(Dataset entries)
★ ★ ★

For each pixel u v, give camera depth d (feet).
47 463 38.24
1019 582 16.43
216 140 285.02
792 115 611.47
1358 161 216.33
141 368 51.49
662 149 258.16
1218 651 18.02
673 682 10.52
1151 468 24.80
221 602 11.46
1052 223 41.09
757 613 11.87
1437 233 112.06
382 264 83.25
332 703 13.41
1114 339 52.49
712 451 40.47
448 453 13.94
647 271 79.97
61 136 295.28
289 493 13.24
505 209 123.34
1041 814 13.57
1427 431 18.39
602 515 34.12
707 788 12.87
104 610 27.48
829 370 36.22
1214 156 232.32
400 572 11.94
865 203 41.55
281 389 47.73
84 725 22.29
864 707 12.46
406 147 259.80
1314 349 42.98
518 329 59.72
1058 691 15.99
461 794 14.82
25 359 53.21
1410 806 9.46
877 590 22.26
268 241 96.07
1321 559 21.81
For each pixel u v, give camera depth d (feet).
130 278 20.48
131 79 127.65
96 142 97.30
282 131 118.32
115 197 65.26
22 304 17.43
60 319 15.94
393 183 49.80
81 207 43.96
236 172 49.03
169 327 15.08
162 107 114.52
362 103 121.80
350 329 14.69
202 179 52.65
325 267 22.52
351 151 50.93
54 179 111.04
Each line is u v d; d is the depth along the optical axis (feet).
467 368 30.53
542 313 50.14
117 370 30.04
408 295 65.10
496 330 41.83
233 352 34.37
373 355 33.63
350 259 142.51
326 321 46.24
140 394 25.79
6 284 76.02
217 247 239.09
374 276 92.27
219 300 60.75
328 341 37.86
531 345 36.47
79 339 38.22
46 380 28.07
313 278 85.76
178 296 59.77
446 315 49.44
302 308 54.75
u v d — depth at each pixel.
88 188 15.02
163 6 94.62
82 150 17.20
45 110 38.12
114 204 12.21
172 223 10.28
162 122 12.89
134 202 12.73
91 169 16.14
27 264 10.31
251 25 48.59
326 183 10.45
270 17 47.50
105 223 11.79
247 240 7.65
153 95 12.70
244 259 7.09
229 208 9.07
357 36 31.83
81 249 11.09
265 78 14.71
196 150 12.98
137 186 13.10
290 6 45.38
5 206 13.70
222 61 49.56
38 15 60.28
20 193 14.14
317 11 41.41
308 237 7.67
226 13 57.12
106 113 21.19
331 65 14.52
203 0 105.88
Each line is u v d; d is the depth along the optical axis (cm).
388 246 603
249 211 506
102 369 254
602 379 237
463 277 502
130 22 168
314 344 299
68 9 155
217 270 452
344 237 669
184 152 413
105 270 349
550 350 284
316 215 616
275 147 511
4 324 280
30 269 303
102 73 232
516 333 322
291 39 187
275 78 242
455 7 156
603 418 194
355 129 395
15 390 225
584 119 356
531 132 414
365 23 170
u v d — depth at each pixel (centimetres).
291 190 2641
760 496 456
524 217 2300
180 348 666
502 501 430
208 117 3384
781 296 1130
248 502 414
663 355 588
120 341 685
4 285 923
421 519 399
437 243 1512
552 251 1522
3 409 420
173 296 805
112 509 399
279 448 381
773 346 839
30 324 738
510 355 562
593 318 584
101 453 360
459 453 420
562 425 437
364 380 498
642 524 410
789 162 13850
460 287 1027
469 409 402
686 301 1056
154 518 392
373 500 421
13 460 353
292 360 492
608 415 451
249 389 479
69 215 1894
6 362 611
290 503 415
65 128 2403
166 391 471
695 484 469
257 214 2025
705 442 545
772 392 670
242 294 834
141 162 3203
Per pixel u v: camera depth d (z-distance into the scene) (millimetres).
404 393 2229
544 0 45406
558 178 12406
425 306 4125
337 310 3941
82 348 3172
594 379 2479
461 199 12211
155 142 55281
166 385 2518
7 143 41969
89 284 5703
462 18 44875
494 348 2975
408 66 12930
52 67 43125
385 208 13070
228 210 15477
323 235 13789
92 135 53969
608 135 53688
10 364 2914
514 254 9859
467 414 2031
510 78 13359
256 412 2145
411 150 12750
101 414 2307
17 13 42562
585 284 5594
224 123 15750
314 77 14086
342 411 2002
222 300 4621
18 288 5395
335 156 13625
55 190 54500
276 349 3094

★ ★ ★

### HOW TO COMPLETE THIS TASK
From the records above, quote only the lines running from the line with "222 61 49.56" to the line with "584 119 356", both lines included.

### SOLUTION TO THIS PROBLEM
222 61 49.56
38 15 60.28
20 193 14.14
317 11 41.41
308 237 7.67
226 13 57.12
106 113 21.19
331 65 14.52
203 0 105.88
Each line is u v d; d is the depth along the optical axis (cm).
388 246 603
249 211 506
102 369 254
602 379 237
463 277 502
130 22 168
314 344 299
68 9 155
217 270 452
344 237 669
184 152 413
105 270 349
550 350 284
316 215 616
275 147 511
4 324 280
30 269 303
102 73 232
516 333 322
291 39 187
275 78 242
455 7 156
603 418 194
355 129 395
15 390 225
584 119 356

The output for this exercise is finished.